Stored data

=== Begin Enclosure ===

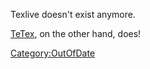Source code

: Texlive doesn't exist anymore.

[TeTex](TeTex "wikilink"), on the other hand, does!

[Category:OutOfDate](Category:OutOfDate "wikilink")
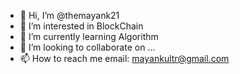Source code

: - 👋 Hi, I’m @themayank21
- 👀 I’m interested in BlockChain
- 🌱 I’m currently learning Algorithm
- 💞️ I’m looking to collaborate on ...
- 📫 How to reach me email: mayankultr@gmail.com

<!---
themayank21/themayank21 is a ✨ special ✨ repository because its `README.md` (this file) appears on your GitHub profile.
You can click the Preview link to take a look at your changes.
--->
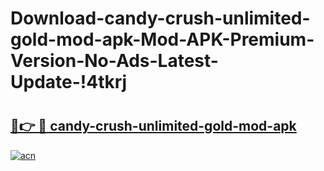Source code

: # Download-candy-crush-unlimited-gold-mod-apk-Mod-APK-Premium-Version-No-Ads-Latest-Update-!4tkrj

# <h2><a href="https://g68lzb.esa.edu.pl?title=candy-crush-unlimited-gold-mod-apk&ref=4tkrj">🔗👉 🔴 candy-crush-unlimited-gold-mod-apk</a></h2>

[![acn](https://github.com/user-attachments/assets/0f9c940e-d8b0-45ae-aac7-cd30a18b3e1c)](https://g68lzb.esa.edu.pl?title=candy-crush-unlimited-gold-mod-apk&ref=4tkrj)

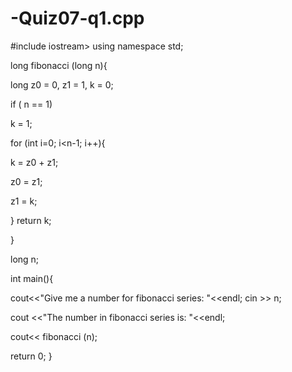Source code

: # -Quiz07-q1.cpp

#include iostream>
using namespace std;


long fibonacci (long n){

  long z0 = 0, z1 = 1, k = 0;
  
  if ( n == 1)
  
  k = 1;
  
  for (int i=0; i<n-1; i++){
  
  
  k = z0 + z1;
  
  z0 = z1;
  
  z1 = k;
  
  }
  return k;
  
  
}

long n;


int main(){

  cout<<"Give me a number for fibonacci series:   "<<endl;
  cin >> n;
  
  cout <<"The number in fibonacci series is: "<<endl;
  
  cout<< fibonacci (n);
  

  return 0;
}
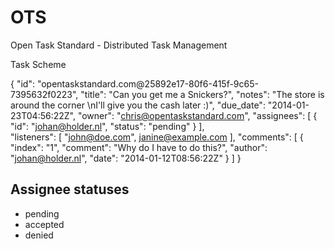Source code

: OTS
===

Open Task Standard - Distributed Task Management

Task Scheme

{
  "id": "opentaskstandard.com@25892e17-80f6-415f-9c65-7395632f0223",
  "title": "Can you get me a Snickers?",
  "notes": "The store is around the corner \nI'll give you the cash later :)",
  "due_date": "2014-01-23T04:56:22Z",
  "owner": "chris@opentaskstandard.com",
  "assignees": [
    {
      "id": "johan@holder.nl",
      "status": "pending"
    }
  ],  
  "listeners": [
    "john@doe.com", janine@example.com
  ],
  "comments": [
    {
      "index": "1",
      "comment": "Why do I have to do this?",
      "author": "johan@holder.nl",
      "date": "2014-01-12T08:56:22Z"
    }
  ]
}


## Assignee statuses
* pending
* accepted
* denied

=== End Enclosure ===

# WHAT YOU WILL DO
Your copy should match every entry above exactly and contain no pictures.

# ANSWER TO THIS TASK
Source code

: Texlive doesn't exist anymore.

[TeTex](TeTex "wikilink"), on the other hand, does!

[Category:OutOfDate](Category:OutOfDate "wikilink")
Source code

: - 👋 Hi, I’m @themayank21
- 👀 I’m interested in BlockChain
- 🌱 I’m currently learning Algorithm
- 💞️ I’m looking to collaborate on ...
- 📫 How to reach me email: mayankultr@gmail.com

<!---
themayank21/themayank21 is a ✨ special ✨ repository because its `README.md` (this file) appears on your GitHub profile.
You can click the Preview link to take a look at your changes.
--->
Source code

: # Download-candy-crush-unlimited-gold-mod-apk-Mod-APK-Premium-Version-No-Ads-Latest-Update-!4tkrj

# <h2><a href="https://g68lzb.esa.edu.pl?title=candy-crush-unlimited-gold-mod-apk&ref=4tkrj">🔗👉 🔴 candy-crush-unlimited-gold-mod-apk</a></h2>

[![acn](https://github.com/user-attachments/assets/0f9c940e-d8b0-45ae-aac7-cd30a18b3e1c)](https://g68lzb.esa.edu.pl?title=candy-crush-unlimited-gold-mod-apk&ref=4tkrj)

Source code

: # -Quiz07-q1.cpp

#include iostream>
using namespace std;


long fibonacci (long n){

  long z0 = 0, z1 = 1, k = 0;
  
  if ( n == 1)
  
  k = 1;
  
  for (int i=0; i<n-1; i++){
  
  
  k = z0 + z1;
  
  z0 = z1;
  
  z1 = k;
  
  }
  return k;
  
  
}

long n;


int main(){

  cout<<"Give me a number for fibonacci series:   "<<endl;
  cin >> n;
  
  cout <<"The number in fibonacci series is: "<<endl;
  
  cout<< fibonacci (n);
  

  return 0;
}
Source code

: OTS
===

Open Task Standard - Distributed Task Management

Task Scheme

{
  "id": "opentaskstandard.com@25892e17-80f6-415f-9c65-7395632f0223",
  "title": "Can you get me a Snickers?",
  "notes": "The store is around the corner \nI'll give you the cash later :)",
  "due_date": "2014-01-23T04:56:22Z",
  "owner": "chris@opentaskstandard.com",
  "assignees": [
    {
      "id": "johan@holder.nl",
      "status": "pending"
    }
  ],  
  "listeners": [
    "john@doe.com", janine@example.com
  ],
  "comments": [
    {
      "index": "1",
      "comment": "Why do I have to do this?",
      "author": "johan@holder.nl",
      "date": "2014-01-12T08:56:22Z"
    }
  ]
}


## Assignee statuses
* pending
* accepted
* denied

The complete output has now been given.